At the time of this writing, six countries have outlawed unnecessary surgeries—Malta, Germany, Iceland, Greece, Spain, and Portugal. However, these legal reforms still depend on medical authority to determine necessity. Through Intersex, we can begin to imagine the true demedicalization of intersex. By admitting the failure of the promise of normalization and examining the layers of physical and emotional scars that this failed promise has created, we can see the necessity of charting a new way forward that eschews sex/gender as a simple binary, embracing those whose bodies defy this false opposition.

Right there, because of the anecdotal nature of the evidence, I can see some opposition.
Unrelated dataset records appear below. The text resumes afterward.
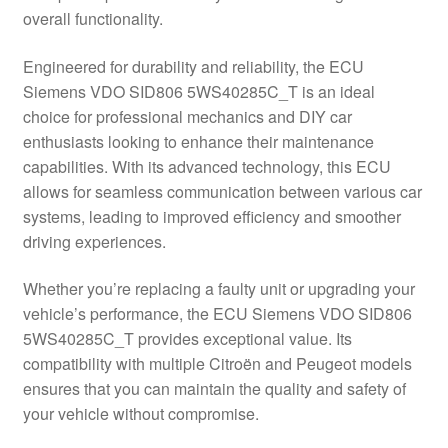
overall functionality.
Delivery
Engineered for durability and reliability, the ECU
My account
Siemens VDO SID806 5WS40285C_T is an ideal
choice for professional mechanics and DIY car
Payments
enthusiasts looking to enhance their maintenance
capabilities. With its advanced technology, this ECU
allows for seamless communication between various car
Privacy Policy
systems, leading to improved efficiency and smoother
driving experiences.
Shipping outside EU
Whether you’re replacing a faulty unit or upgrading your
Terms & Conditions
vehicle’s performance, the ECU Siemens VDO SID806
5WS40285C_T provides exceptional value. Its
Worldwide shipping
compatibility with multiple Citroën and Peugeot models
ensures that you can maintain the quality and safety of
your vehicle without compromise.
People will say, “I know people who had surgery as an adolescent/adult and they are very happy with it.”  And there are clearly such cases (though I oppose surgery below the ages of either 18 or 21). But even the “good outcomes” constitute anecdotal evidence. What constitutes “unnecessary” surgery is something that Swarr should have discussed.  But never mind for the nonce. What is clear is that one can now say this kind of stuff in a scientific journal and get away with it without being canceled or demonized.  Not that Swarr won’t be called a “transphobe” for saying this. She will, but she seems to have a thick skin.

What I don’t understand is why the “new way forward” must eschew sex/gender as a simple binary. First of all, sex is not the same thing as gender. Second, sex is binary.  It seems to me that the way forward involves medical ethics, education, and prohibition of elective surgery for those not of age. What a simple binary has to do with all this defies me.